## SHORT EXERCISE 1
Copy the part of the last-wishes passage starting at "I wish my body" and ending at "my few wishes.", word for word.

## SOURCE EXCERPT

»»

I wish my body to be given to the Hahnemann College to be used for dissection; I hope Dr. H. L. Northrop will take it in charge. I want no ceremonies, nor speeches over it. I die, as I have lived, a free spirit, an Anarchist, owing no allegiance to rulers, heavenly or earthly. Though I sorrow for the work I wished to do, which time and loss of health prevented, I am glad I lived no useless life (save this one last year) and hope that the work I did will liveand grow with my pupils’ lives and by them be passed on to others, even as I passed on what I had received.
If my comrades wish to do aught for my memory, let them prinkt my poems, the MSS. of which is in possession of N. N., to whom I leave this last task of carrying out my few wishes.
My dying thoughts are on the vision of a free world, without poverty and its pain, ever ascending to sublimer knowledge.
Voltairine De Cleyre"
There is no indication anywhere why Voltiarine, usually so determined, failed to carry out her intention. No doubt it was again the Dominant idea; her Will to life was too strong.

««

## DATASET
»»

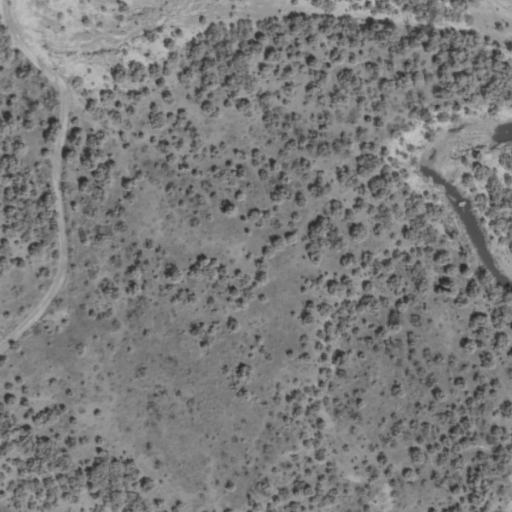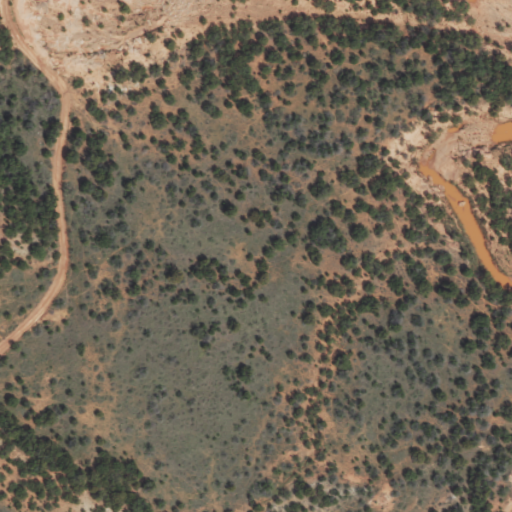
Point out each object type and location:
road: (1, 107)
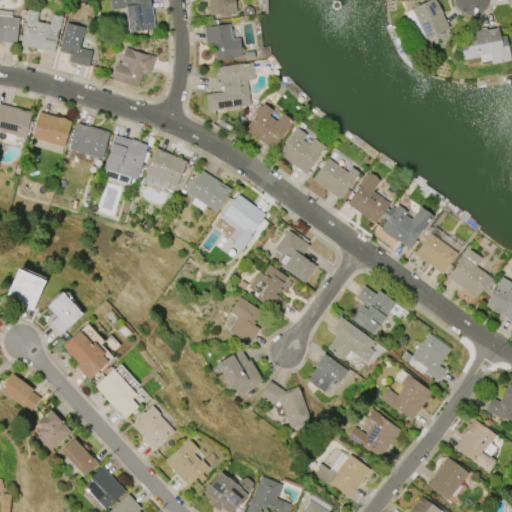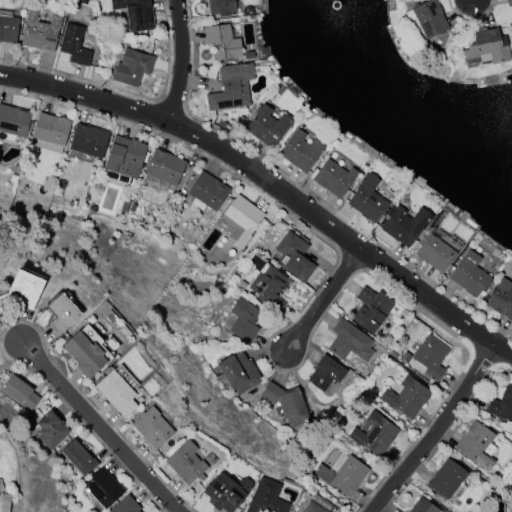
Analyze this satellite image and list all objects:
road: (473, 0)
building: (508, 5)
building: (219, 6)
building: (221, 7)
building: (510, 9)
building: (135, 13)
building: (134, 14)
building: (426, 20)
building: (426, 20)
building: (7, 27)
building: (8, 28)
building: (38, 32)
building: (40, 32)
building: (221, 42)
building: (222, 42)
building: (74, 45)
building: (76, 45)
building: (484, 46)
building: (484, 46)
road: (180, 61)
building: (131, 67)
building: (132, 67)
building: (231, 87)
building: (230, 88)
road: (128, 92)
building: (13, 120)
building: (14, 121)
building: (267, 126)
building: (265, 127)
building: (48, 132)
building: (88, 140)
building: (88, 140)
building: (301, 150)
building: (299, 151)
building: (124, 156)
building: (125, 157)
building: (164, 167)
building: (165, 167)
building: (332, 178)
building: (334, 178)
road: (271, 184)
building: (207, 192)
building: (207, 192)
building: (366, 199)
building: (367, 199)
building: (242, 218)
building: (241, 219)
building: (404, 225)
building: (404, 225)
building: (434, 253)
building: (434, 254)
building: (294, 256)
building: (293, 257)
building: (469, 274)
building: (469, 275)
building: (267, 285)
building: (268, 288)
building: (24, 289)
building: (18, 290)
building: (501, 298)
building: (501, 299)
road: (321, 301)
building: (372, 309)
building: (371, 310)
building: (62, 313)
building: (58, 314)
building: (243, 320)
building: (243, 320)
road: (14, 321)
building: (350, 341)
building: (350, 341)
road: (266, 347)
building: (85, 351)
building: (87, 354)
building: (431, 356)
building: (428, 358)
building: (238, 372)
building: (238, 372)
building: (326, 373)
building: (326, 373)
building: (19, 392)
building: (20, 393)
building: (117, 393)
building: (119, 393)
building: (406, 397)
building: (406, 398)
building: (287, 403)
building: (288, 404)
building: (501, 404)
building: (501, 405)
road: (97, 427)
building: (152, 428)
building: (155, 428)
building: (50, 429)
building: (51, 430)
road: (433, 430)
building: (374, 433)
road: (447, 433)
building: (375, 435)
building: (477, 445)
building: (477, 445)
building: (78, 457)
building: (78, 457)
building: (186, 462)
building: (188, 462)
building: (324, 474)
building: (342, 474)
building: (347, 474)
building: (447, 478)
building: (446, 479)
building: (102, 488)
building: (103, 488)
building: (226, 492)
building: (224, 493)
building: (266, 497)
building: (266, 498)
building: (125, 505)
building: (316, 505)
building: (125, 506)
building: (422, 506)
building: (422, 506)
building: (311, 508)
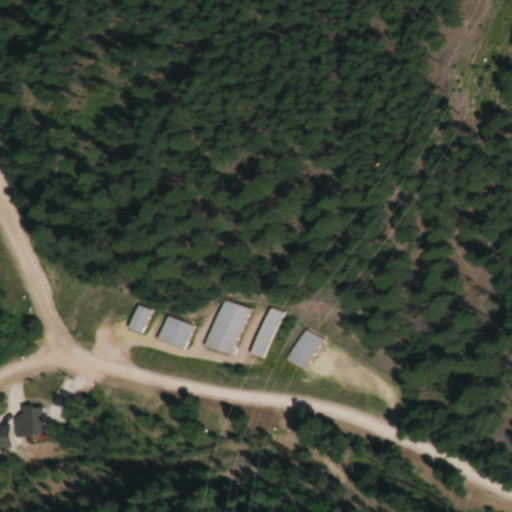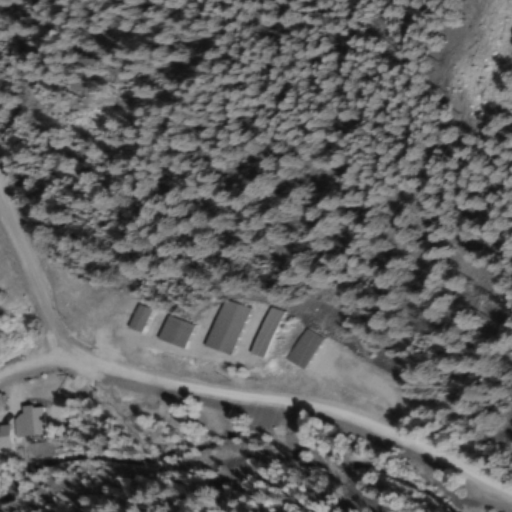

««

## SHORT EXERCISE 2
Quote the listing exactly, starting at its beginning and ending at the line that contains "road: (1, 107)", without the pictures.

## EXPECTED OUTPUT 1
I wish my body to be given to the Hahnemann College to be used for dissection; I hope Dr. H. L. Northrop will take it in charge. I want no ceremonies, nor speeches over it. I die, as I have lived, a free spirit, an Anarchist, owing no allegiance to rulers, heavenly or earthly. Though I sorrow for the work I wished to do, which time and loss of health prevented, I am glad I lived no useless life (save this one last year) and hope that the work I did will liveand grow with my pupils’ lives and by them be passed on to others, even as I passed on what I had received.
If my comrades wish to do aught for my memory, let them prinkt my poems, the MSS. of which is in possession of N. N., to whom I leave this last task of carrying out my few wishes.

## EXPECTED OUTPUT 2
Point out each object type and location:
road: (1, 107)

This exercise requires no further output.